Amy (Kate Lyn Sheil), a new homeowner convinced she’ll perish tomorrow, opens the film. She fills most of her days softly rubbing her wood floors, observing how useful the material’s become after death. She craves the same sense of utility. Amy, in an eerie scene where her vinyl of Mozart’s “Requiem K.626 Lacrimosa” repeatedly loops, searches online for urns, and methods of turning herself into a leather coat. The camera serves as a Kubrikian presence akin to a godly omniscience in the film’s claustrophobic spaces. At times intimate and immersive, yet impenetrable, impressionistic color-blitzed close-ups saturate Amy’s suicidal longings into ghostly cries for help. Lyn Sheil, whose past credits include Brigsby Bear and House of Cards, fills every frame with a detached tone, adding to the indie’s anxiety.

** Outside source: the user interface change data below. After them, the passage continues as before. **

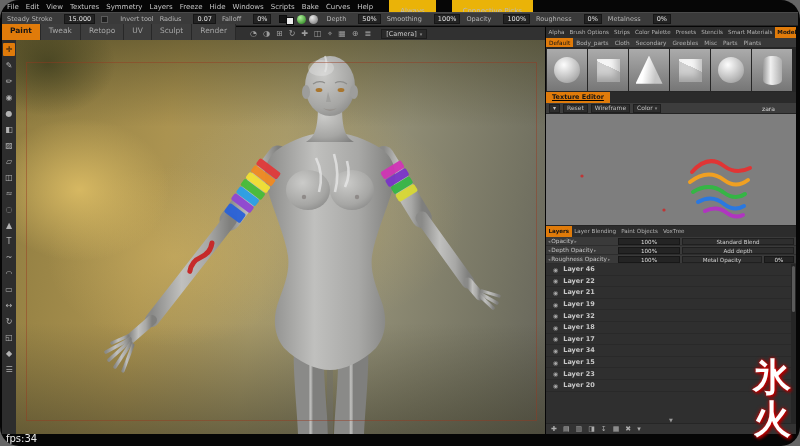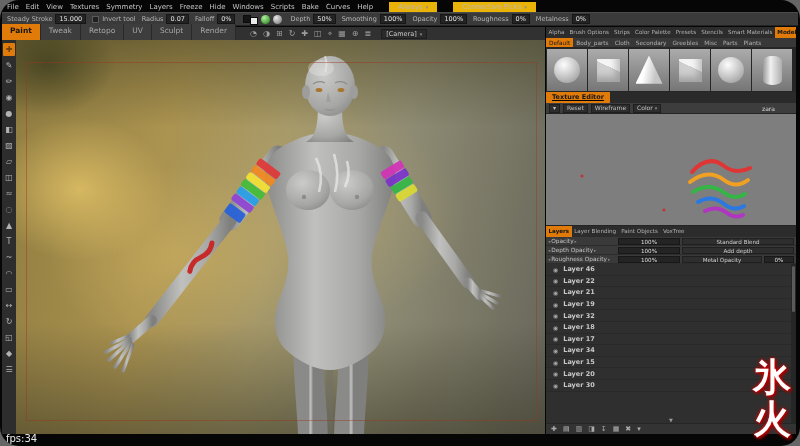--- a/index.html
+++ b/index.html
@@ -4,26 +4,26 @@
 <style>
   *{margin:0;padding:0;box-sizing:border-box;}
   html,body{background:#666;}
   body{font-family:"DejaVu Sans","Liberation Sans",sans-serif;}
   .frame{position:relative;width:800px;height:446px;background:#060606;border-radius:19px;overflow:hidden;}
 
   
   .menubar{position:absolute;left:7px;top:1px;height:11px;display:flex;align-items:center;font-size:7px;color:#c6c6c6;white-space:nowrap;}
   .menu-items{display:flex;gap:7px;}
   .menu-item{cursor:default;}
-  .mb-dd{margin-left:16px;display:flex;align-items:center;gap:3px;background:#2e2e2e;border:5px solid #eab308;padding:0 4px;height:9px;color:#b9b9b9;}
+  .mb-dd{margin-left:16px;display:flex;align-items:center;gap:3px;background:#2e2e2e;border:7px solid #eab308;padding:0 4px;height:9px;color:#b9b9b9;flex-direction:column;}
   .dd-arr{font-size:5px;color:#8d8d8d;}
 
   
   .toolbar2{position:absolute;left:2px;right:2px;top:12px;height:14px;background:#3a3a3a;border-top:1px solid #4a4a4a;border-bottom:1px solid #242424;display:flex;align-items:center;gap:6px;padding:0 5px;font-size:6.5px;color:#b5b5b5;white-space:nowrap;}
-  .field{display:flex;align-items:center;gap:3px;}
+  .field{display:flex;align-items:center;gap:12px;}
   .val{background:#232323;border:1px solid #161616;color:#e2e2e2;padding:0 3px;height:10px;line-height:8px;min-width:18px;text-align:center;}
   .checkbox{width:7px;height:7px;background:#202020;border:1px solid #5a5a5a;display:inline-block;}
   .swgroup{display:flex;align-items:center;gap:3px;margin:0 2px;}
   .swatch{width:8px;height:8px;border:1px solid #0c0c0c;display:inline-block;}
   .sw-black{background:#141414;}
   .sw-white{background:#ececec;margin-left:-4px;margin-top:4px;}
   .sphere-swatch{width:9px;height:9px;border-radius:50%;display:inline-block;}
   .sphere-green{background:radial-gradient(circle at 35% 30%,#aef09a,#1d7a12);}
   .sphere-gray{background:radial-gradient(circle at 35% 30%,#e8e8e8,#6f6f6f);}
 
@@ -435,25 +435,25 @@
           <div class="layer-row">
             <span class="eye">◉</span>
             <span class="lname">Layer 34</span>
           </div>
           <div class="layer-row">
             <span class="eye">◉</span>
             <span class="lname">Layer 15</span>
           </div>
           <div class="layer-row">
             <span class="eye">◉</span>
+            <span class="lname">Layer 23</span>
+          </div>
+          <div class="layer-row">
+            <span class="eye">◉</span>
             <span class="lname">Layer 20</span>
-          </div>
-          <div class="layer-row">
-            <span class="eye">◉</span>
-            <span class="lname">Layer 30</span>
           </div>
         </div>
       <div class="scroll">
           <div class="scrollthumb"></div>
         </div>
       <div class="scrolldown">▼</div>
     </div>
 
     <div class="bottombar">
         <span class="bicon">✚</span>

When Amy seeks help from her friend Jane (Jane Adams), Jane pulls away from her suicidal companion in a scene that metaphorically asks, how one helps a person deemed helpless. Nevertheless, Jane becomes like Amy. Upon leaving, she’s struck by the same color blitz: an array of primary hues composed through Jay Keitel’s hypnotic cinematography that soaks the actor’s face. Both Amy and Jane struggle with their obsessions. Amy once used drugs — to the point of her friend believing she might have relapsed — and is also fresh off a tragic event involving her boyfriend Craig (Kentucker Audley). Jane spends much of her days in her basement, her eyes glued to a microscope, peering into liquid that on a molecular level looks like blood, and creates paintings out of these images. When struck by the same impending doom as Amy, she visits her brother Jason (Chris Messina) for the birthday party of his wife Susan (Katie Aselton).
Many have described She Dies Tomorrow as the perfect quarantine movie. Not just because of the abject loneliness Seimetz portrays, but the unknowable dangers of infecting others with your disease. Because in She Dies Tomorrow, suicidal dread is as contagious as the common cold. Amy infects Jane. Jane infects Jason and Susan. They contaminate their daughter, and then their party guests: the reclusive Brian (Tunde Adebimpe) and his cheery girlfriend Tilly (Jennifer Kim). Their depressive states forces them to either stay inside, or risk spreading to others. For that matter, the set decoration within Jason and Susan’s home: on their walls hang a John Baldessari-inspired painting, Jane’s molecular works, and signs saying “You are alive” and “You are loved” — physically express how depressed synapses intake their environment.

With the morbidity of Seimetz’s script, also comes her wryly sense of humor. Adams and Adebimpe are particularly adept at their stoic deliveries. Their deadpan expressions deliver witty codas, like Jane calling Amy to inform her that she’s broken into her house. These comic pockets bury themselves around the deterministic quality of the film: What is fate and can our futures ever be avoided even if we know them? The narrative avoids any conclusion to these questions by way of ambiguity.
When we die, we are demolished from the human landscape: burned; buried; and repurposed. To judge She Dies Tomorrow as a personal work is unavoidable. In the end, Seimetz named the lead character after herself. But the indie excels beyond the region, the soil, the clime of the pandemic in America. Humans didn’t begin fearing death in March, nor the death of others, especially if such a perishing from the earth never touched our individual lives. The pandemic only exposed known truths. She Dies Tomorrow will remain a brilliant portrait of existential dread, long after the Covid has departed, long after we have gone.